Apply Job ID 25439 Date posted Mar. 16, 2023
Quad Med is seeking a Medical Biller/Coder to join our Finance Team. The Medical Biller/Coder reviews, analyzes, and codes professional/physician medical record documentation to include, but not limited to, medical diagnostic, lab, and E/M coding information in a clinic setting. This role is responsible for following the AMA guidelines using CPT and ICD-10 codes, correctly code medical records, inputting proper codes into EMR – Epic, to reflect proper coding requirements, checking patient sessions to ensure patient visits are accurately documented and coded/billed, providing feedback to provider to ensure best practice in documentation, monitoring and audit medical records to verify coding remains compliant, and correctly read and assesses medical record documentation. Additionally, Responsible for the review and submission of professional claims to third party work comp carriers as well as invoices to client for occupational health related services, claims denials and resubmissions, organizations of payer responses, payment posting from EOBs or remits and patient payment, creating and transmitting patient statements, ability to answer patient questions about accounts and provide outstanding customer service.

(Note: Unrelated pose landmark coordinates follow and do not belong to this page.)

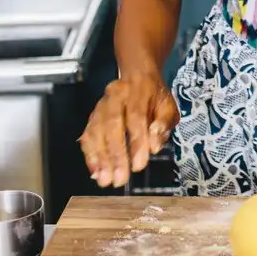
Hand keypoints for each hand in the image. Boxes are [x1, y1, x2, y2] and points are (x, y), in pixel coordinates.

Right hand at [79, 70, 179, 188]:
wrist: (138, 76)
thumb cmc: (155, 96)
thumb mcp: (169, 106)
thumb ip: (164, 125)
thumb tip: (154, 147)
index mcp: (138, 90)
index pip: (136, 116)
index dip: (137, 142)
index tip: (139, 165)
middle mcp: (115, 95)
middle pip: (112, 124)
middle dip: (115, 154)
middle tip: (119, 179)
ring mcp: (101, 105)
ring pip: (96, 130)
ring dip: (100, 157)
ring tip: (105, 179)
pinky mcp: (92, 115)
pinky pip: (87, 135)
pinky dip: (90, 155)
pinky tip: (95, 172)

- Accurately and efficiently code records for a primary care/wellness-based practice following Standard Procedures and AMA guidelines to accurately read and code medical records using ICD-10 and CPT codes. Input codes into EMR, Epic.
- Complete assigned systematic checks to ensure all medical records are properly coded and recorded within EMR.
- Query providers when needed to obtain additional information
- Work collaboratively with management to create and analyze trends
- Identifies and analyzes coding denials
- Identifies enhancements to coding edits to reduce denials or ineffective edits.
- Batches and sends worker’s compensation claims
- Posts remittance and explanation of benefits from worker’s compensation payers
- Follow-up with insurance companies regarding denials of payment
- Initiates and writes appeals to worker’s compensation payers
- Re-bill claims when problems or issues occur that stall initial billing or result in a denial
- Request Explanations of Benefits from insurance companies for recent payments
- Researches and locates medical notes when requested by insurance companies
- Other duties as assigned or requested
- High school diploma
- Must have a minimum two (2) years current professional/clinic coding experience in Epic
- Minimum five (5) years of professional/clinic billing experience
Certificates, Licenses, Registrations:
- Current AAPC or AHIMA coding certification for professional services
Knowledge, Skills & Abilities:
- Strong background in medical billing and coding
- Effective written and oral communication skills
- Strong ethics and a high level of personal and professional integrity
- A working knowledge of current medical billing, coding and collections rules and requirements
- Ability to work in a team environment
- Ability to work efficiently and maintain accuracy
- A strong understanding of healthcare compliance to regulations including HIPAA, OIG, and AMA rules and guidelines
- Proven ability to work successfully with diverse populations and demonstrated commitment to promote and enhance diversity and inclusion.